Yield: 4 Servings
- 4 lamb kidneys
- 1 cup milk
- 1 cup green lentils
- 1 onion
- 1 carrot
- 1 bulb garlic, split
- 1 bay leaf
- 1 bunch thyme, tied in a bundle, plus additional branch
- 1 bunch parsley stems, tied with the thyme
- 4 cups chicken stock
- Salt and pepper, to taste
- ½ cup all-purpose flour, seasoned with salt and
- 1 Tablespoon unsalted butter
- 1 clove garlic
- 1½ Tablespoons extra virgin olive oil, plus additional
- ½ cup garlic, slivered
- ¼ teaspoon chili flakes
- ½ cup lemon juice
- 1 cup mint, leaves picked
- Extra virgin olive oil
Soak the kidneys in milk for 2 hours. Remove them
from the milk and rinse in cold running water for 1 hour;
dry the kidneys. Split each one in half; remove and discard
the fibrous membrane from each side of each half.

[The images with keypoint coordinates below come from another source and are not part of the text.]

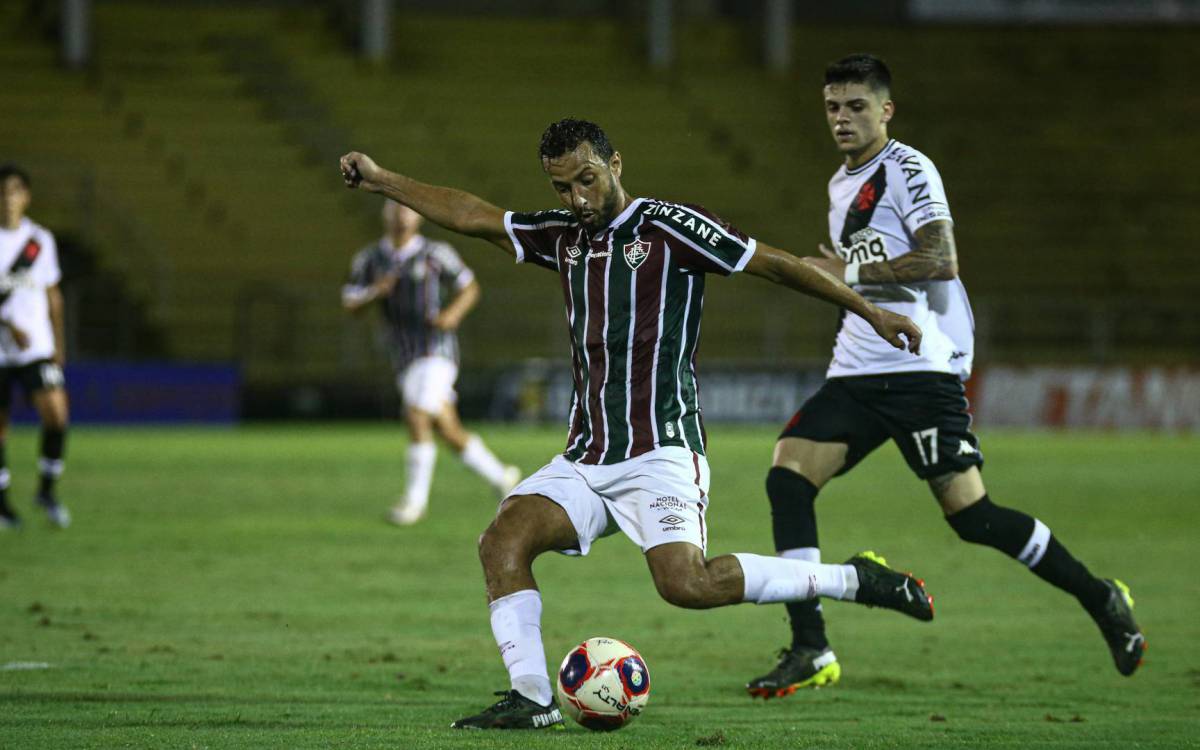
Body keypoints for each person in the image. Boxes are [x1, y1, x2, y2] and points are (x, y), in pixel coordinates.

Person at [339, 117, 932, 731]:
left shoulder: (671, 228)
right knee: (502, 541)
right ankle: (533, 697)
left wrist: (869, 312)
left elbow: (776, 265)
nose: (577, 200)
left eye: (587, 181)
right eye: (562, 188)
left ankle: (851, 578)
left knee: (686, 585)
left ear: (615, 164)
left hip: (661, 450)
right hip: (587, 456)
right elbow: (473, 214)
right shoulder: (563, 237)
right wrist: (383, 181)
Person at [744, 54, 1144, 699]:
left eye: (856, 106)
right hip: (858, 365)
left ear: (886, 110)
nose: (842, 119)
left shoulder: (907, 168)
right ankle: (811, 646)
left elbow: (939, 257)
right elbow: (863, 273)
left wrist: (845, 274)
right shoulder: (839, 184)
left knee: (972, 517)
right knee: (787, 476)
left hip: (920, 366)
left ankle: (1100, 596)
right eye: (832, 107)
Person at [342, 199, 522, 525]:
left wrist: (452, 315)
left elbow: (469, 287)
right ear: (385, 217)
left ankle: (414, 501)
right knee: (447, 428)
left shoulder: (435, 254)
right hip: (403, 356)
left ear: (418, 218)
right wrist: (375, 292)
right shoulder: (370, 259)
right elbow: (350, 302)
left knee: (416, 413)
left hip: (437, 352)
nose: (401, 217)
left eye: (406, 212)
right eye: (394, 212)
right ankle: (501, 476)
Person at [0, 164, 70, 530]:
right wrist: (8, 323)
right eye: (2, 192)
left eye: (14, 192)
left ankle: (46, 490)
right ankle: (3, 505)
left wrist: (59, 344)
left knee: (57, 414)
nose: (8, 200)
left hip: (36, 348)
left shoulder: (40, 241)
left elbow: (52, 294)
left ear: (26, 197)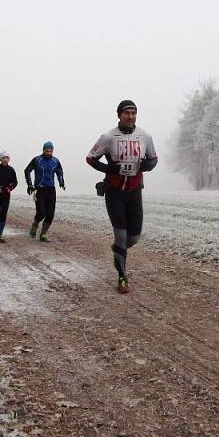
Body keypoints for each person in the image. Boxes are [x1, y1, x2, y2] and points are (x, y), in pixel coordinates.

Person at [86, 100, 157, 293]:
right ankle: (122, 277)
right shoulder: (108, 137)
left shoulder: (145, 136)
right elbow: (90, 158)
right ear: (119, 115)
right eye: (127, 113)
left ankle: (118, 250)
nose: (130, 116)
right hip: (114, 192)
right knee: (121, 235)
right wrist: (111, 168)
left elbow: (153, 159)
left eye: (134, 113)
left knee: (133, 239)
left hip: (135, 192)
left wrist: (146, 166)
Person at [24, 141, 65, 242]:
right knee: (41, 213)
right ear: (43, 150)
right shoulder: (37, 160)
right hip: (40, 189)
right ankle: (35, 224)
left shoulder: (55, 161)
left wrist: (61, 181)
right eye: (47, 151)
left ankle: (43, 234)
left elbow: (59, 171)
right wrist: (29, 184)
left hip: (51, 190)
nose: (48, 153)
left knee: (50, 215)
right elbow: (27, 170)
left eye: (50, 151)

While the kidneys are soaking, rinse the lentils in cold
water. Place them in a non-reactive pot and cover with water;
bring to a boil. Once boiled, strain and rinse them again
with cold water. Place the lentils in a non-reactive pot with
the whole onion, carrot, split garlic head, bay leaf, and
tied herb bundle; cover with the chicken stock. Cook the lentils
slowly until they are tender, approximately 20-25 minutes.
Once tender, remove the vegetables and allow the lentils to
cool in their cooking liquid. Strain the lentils and discard
the cooking liquid.
Season the kidney halves with salt and pepper; lightly dust
with the seasoned flour. Heat butter in a pan. Crack the garlic
clove into the pan and add the remaining thyme branch; sizzle
for 1 minute and then add the kidneys. Sear both sides of
each kidney half until golden brown and medium-rare, or approximately
3 minutes total cooking time. In another pan, heat olive oil
and sizzle the slivered garlic and chili flakes. Add the lentils
and toss gently to incorporate. Deglaze the pan with lemon
juice, season with salt and pepper, and toss in the torn mint.
To Assemble and Serve:
Place the spicy lentils on warmed serving plates. On each
plate, lay 2 kidney halves on top of the lentils; drizzle
with extra virgin olive oil and serve immediately.
This dish lends itself well to earthy, textured white
wines, according to sommelier Ed Ruiz of Incanto.
Greco from a good producer in Campania, such as Terredora,
is a natural fit. Another wine that comes to mind is Semillion
from Australia. The goal is to match the earthiness of this
dish to a wine with earth tones and enough acidity to cleanse
the palate. If you prefer red wine, try something with the
Sant’Antimo designation made from Sangiovese Grosso,
usually blended with a bit of Cabernet Sauvignon. The Ferris
notes in these wines are a natural with the kidneys.